Title Edit: 737 not a 787
@HotSpotHotSpot
Another Boeing 787 makes an emergency landing in Denver, Colorado after having the engine fall apart
Direct link to video: https://video.twimg.com/amplify_video/1777045344699723776/vid/avc1/720x720/9e4r54op7DJrY8Q6.mp4
Source: https://twitter.com/HotSpotHotSpot/status/1777045587344429221
So, I know that access to information has made it seem like violent crime is happening more often even though it’s actually been trending down. And I’m just wondering if that same phenomenon is happening with plane problems. Because it feels like there’s a new issue with a Boeing plane every fucking day and I’m just wondering if that’s due to an increase in reporting or if Boeing planes are actually blowing up more often than they used to.
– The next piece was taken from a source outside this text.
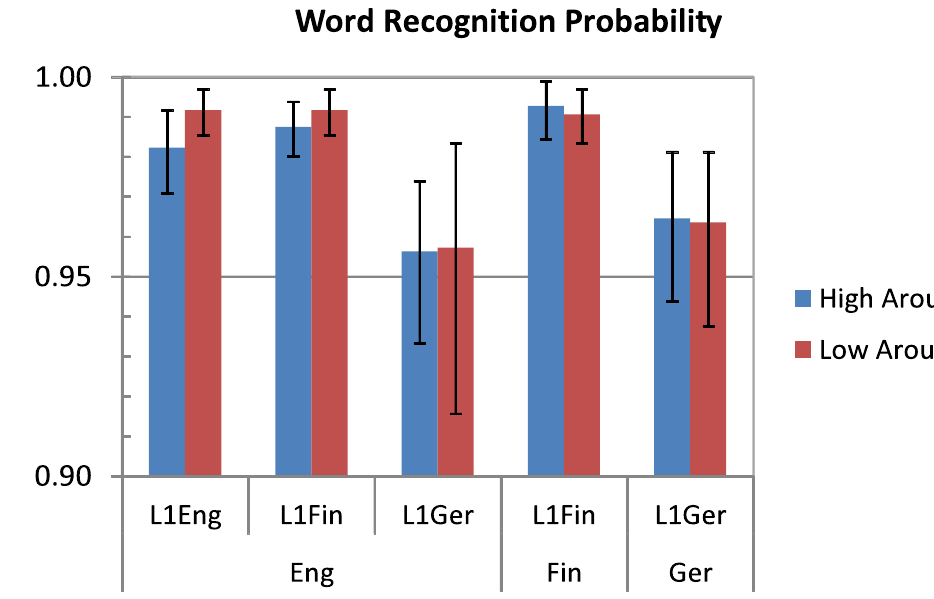
Fig 2. Probabilities of affirmative word recognition judgements. Broken down by Target Language (English, Finnish, or German–bottom labels on the X-axis), L1 of Participant (English, Finnish, or German), and Word Type (high arousal vs. low arousal). Error bars indicate bootstrapped 95% confidence intervals by participants.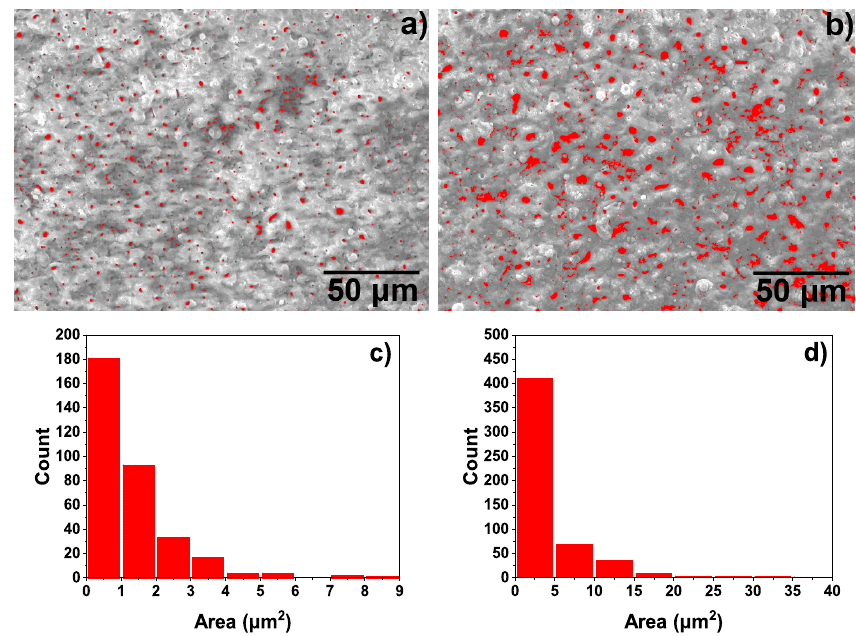
Figure 6. Image analysis results of the distribution and sizes of the holes in the MAO ceramic layer of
Overall incidents this year are lower than the last couple of years, across all of aviation. I can’t find much up to date info on Boeing specifically, but as of 2022 accidents were still roughly going down.
The last fatal plane crash of a US commercial aircraft was 15 years ago. Caused by pilot error, not mechanical failure.
Well there were some high profile problems with the latest iteration of the 737, problems that are actually Boeing’s fault and should be their responsibility to fix.
After that though, any problem with any Boeing aircraft becomes juice news-cycle bait, even if the root of the problem was actually, hypothetically, that Southwest Airlines is cheap as fuck and their underfunded under-fucks-given maintenance crew fucked something up and didn’t properly secure an engine cover. All the news outlets will care about was “Problem with another Boeing plane!”
From the stories I’ve heard from someone who worked as a flight attendant for 16 years in the 70s/80s, engines blowing out was and still is just a thing that happens sometimes. The big planes have multiple engines, so it’s not usually a big deal (losing one engine won’t cause a crash on its own). I do think this is mostly a case where the media jumps on the trending train, but Boeing should also get their shit together before they become responsible for preventable deaths.
Are you sure? Car jackings are up 37% in Chicago this year already. I would consider armed robbery and armed carjacking to be violent, and those are up, it’s homicides that are down it seems.